WHAT TO PRODUCE >>
Transcribe every entry below word for word, but skip the pictures.
:: THE DATA ::
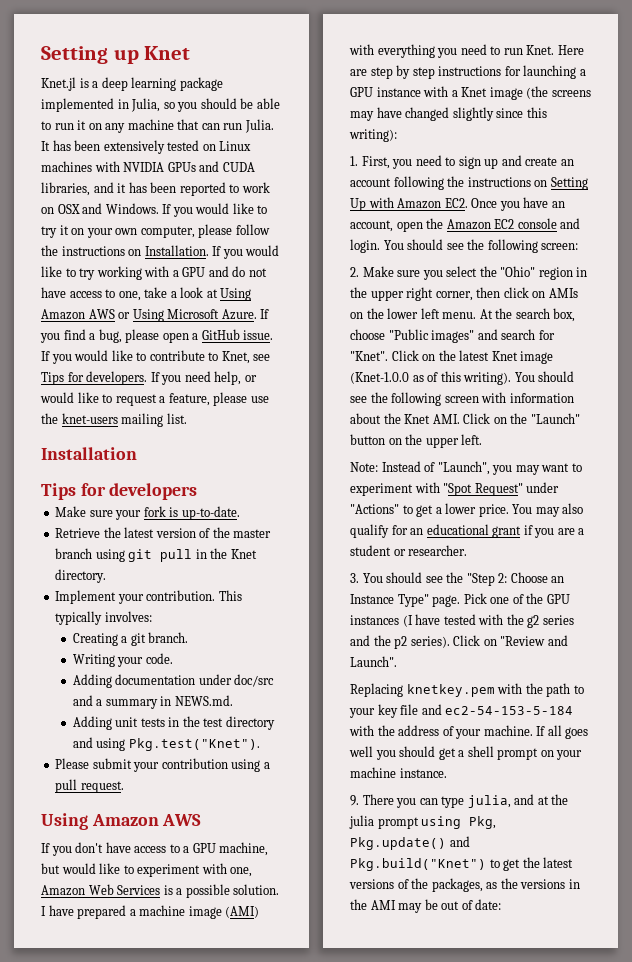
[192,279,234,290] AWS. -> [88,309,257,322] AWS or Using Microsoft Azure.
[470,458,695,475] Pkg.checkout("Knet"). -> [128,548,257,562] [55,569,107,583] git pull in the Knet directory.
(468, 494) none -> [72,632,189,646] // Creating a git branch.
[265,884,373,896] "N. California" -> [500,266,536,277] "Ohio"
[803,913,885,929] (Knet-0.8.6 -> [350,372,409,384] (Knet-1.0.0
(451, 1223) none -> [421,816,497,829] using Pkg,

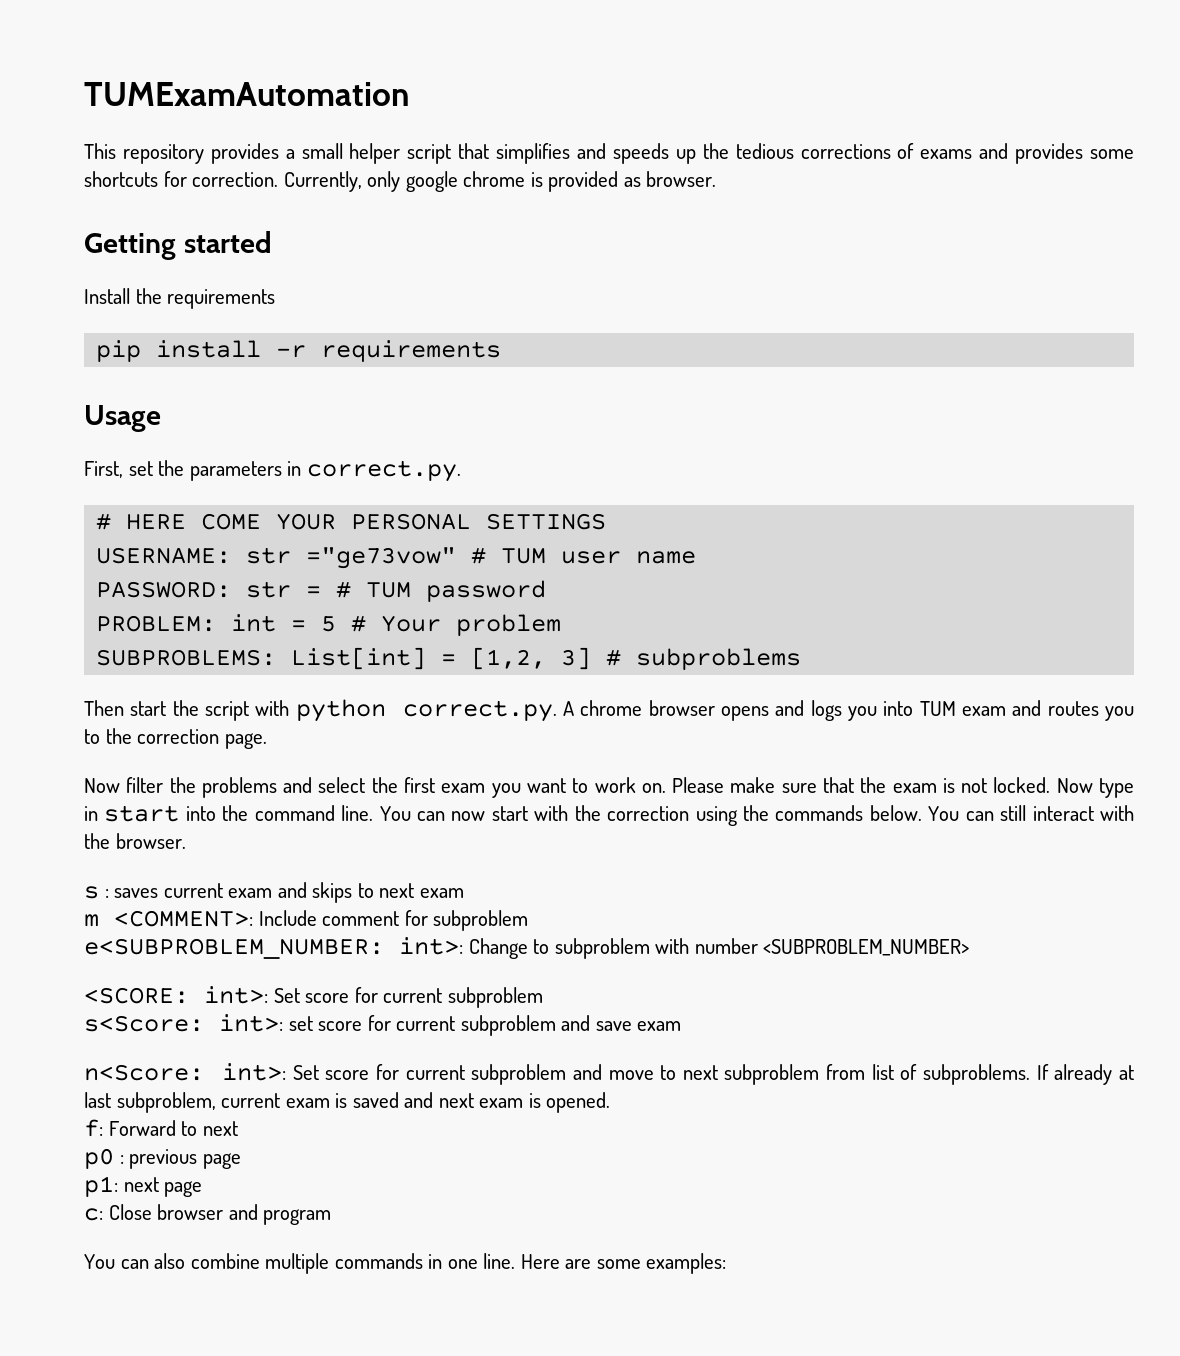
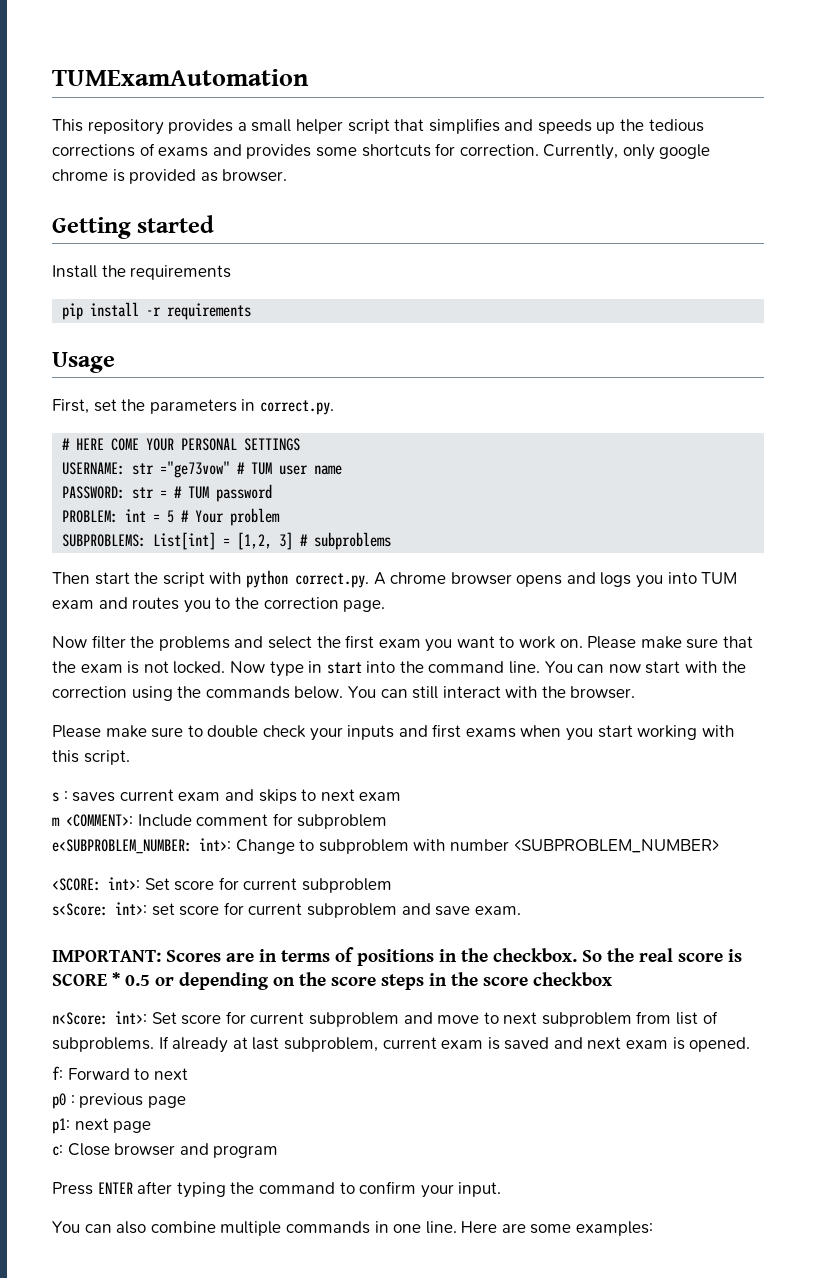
(186, 841) none -> [52,724,734,741] [52,750,130,765] // Please make sure to double check your inputs and first exams when you start working with this script.
[637,1021,682,1031] exam -> [474,906,521,915] [52,947,742,966] [52,972,612,990] exam. // IMPORTANT: Scores are in terms of positions in the checkbox. So the real score is SCORE * 0.5 or depending on the score steps in the score checkbox
(332, 1217) none -> [52,1181,502,1198] // Press ENTER after typing the command to confirm your input.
:::
RESPONSE AREA >>
[192,279,234,290] AWS. -> [88,309,257,322] AWS or Using Microsoft Azure.
[470,458,695,475] Pkg.checkout("Knet"). -> [128,548,257,562] [55,569,107,583] git pull in the Knet directory.
(468, 494) none -> [72,632,189,646] // Creating a git branch.
[265,884,373,896] "N. California" -> [500,266,536,277] "Ohio"
[803,913,885,929] (Knet-0.8.6 -> [350,372,409,384] (Knet-1.0.0
(451, 1223) none -> [421,816,497,829] using Pkg,

(186, 841) none -> [52,724,734,741] [52,750,130,765] // Please make sure to double check your inputs and first exams when you start working with this script.
[637,1021,682,1031] exam -> [474,906,521,915] [52,947,742,966] [52,972,612,990] exam. // IMPORTANT: Scores are in terms of positions in the checkbox. So the real score is SCORE * 0.5 or depending on the score steps in the score checkbox
(332, 1217) none -> [52,1181,502,1198] // Press ENTER after typing the command to confirm your input.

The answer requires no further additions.